• _Work instruction_
For each line in the data below that holds "CIRCLE", return a copy.

• _Exercise materials_
------------------------------------------------

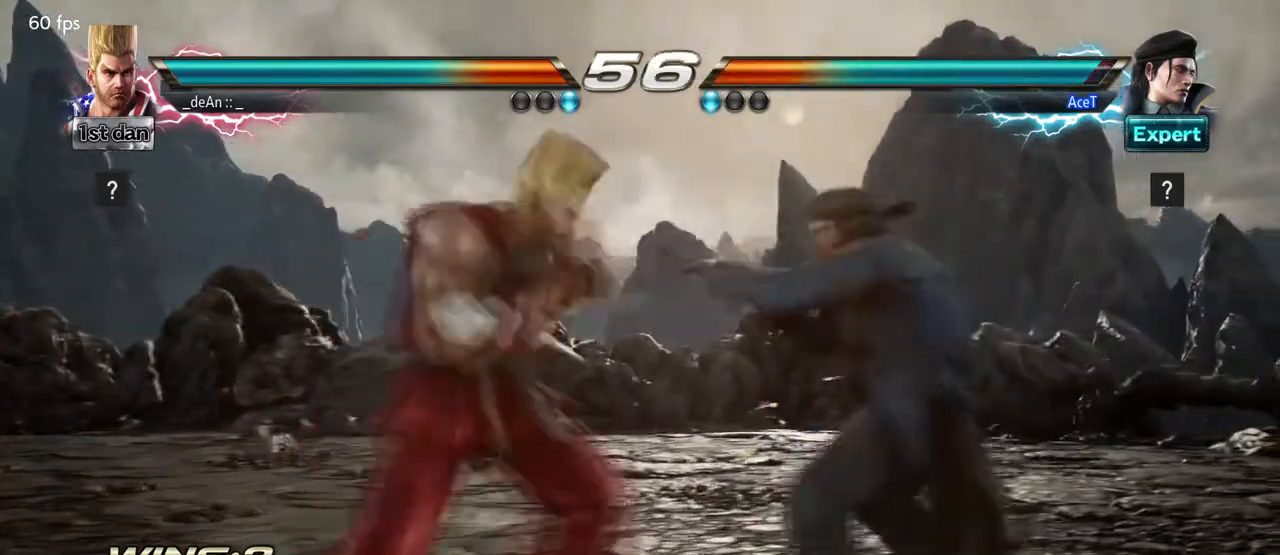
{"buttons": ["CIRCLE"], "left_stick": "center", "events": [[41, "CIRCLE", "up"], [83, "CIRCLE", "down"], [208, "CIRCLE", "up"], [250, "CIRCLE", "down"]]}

------------------------------------------------

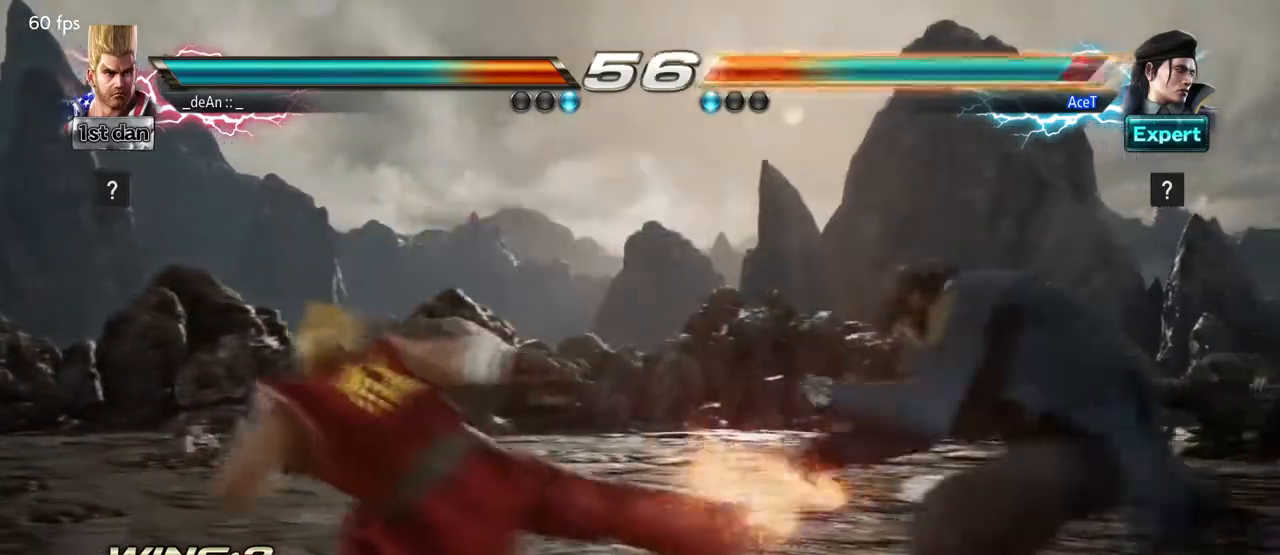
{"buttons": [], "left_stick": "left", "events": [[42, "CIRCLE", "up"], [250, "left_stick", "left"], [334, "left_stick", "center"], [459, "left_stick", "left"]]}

------------------------------------------------

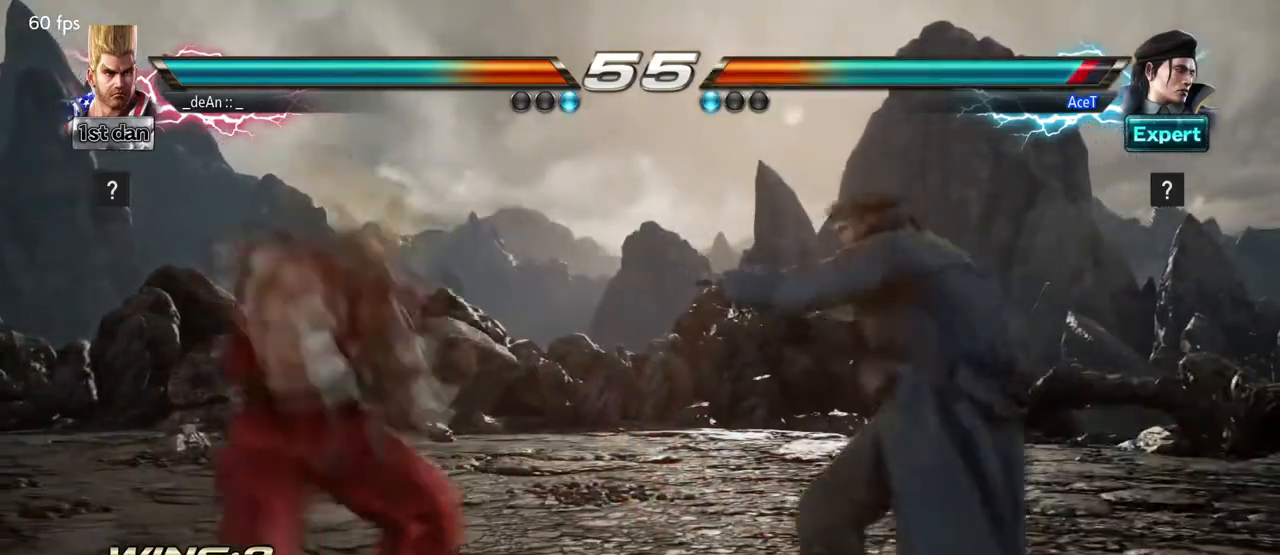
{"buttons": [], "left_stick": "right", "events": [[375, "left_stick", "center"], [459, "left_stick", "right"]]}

------------------------------------------------

• _Result for this task_
{"buttons": ["CIRCLE"], "left_stick": "center", "events": [[41, "CIRCLE", "up"], [83, "CIRCLE", "down"], [208, "CIRCLE", "up"], [250, "CIRCLE", "down"]]}
{"buttons": [], "left_stick": "left", "events": [[42, "CIRCLE", "up"], [250, "left_stick", "left"], [334, "left_stick", "center"], [459, "left_stick", "left"]]}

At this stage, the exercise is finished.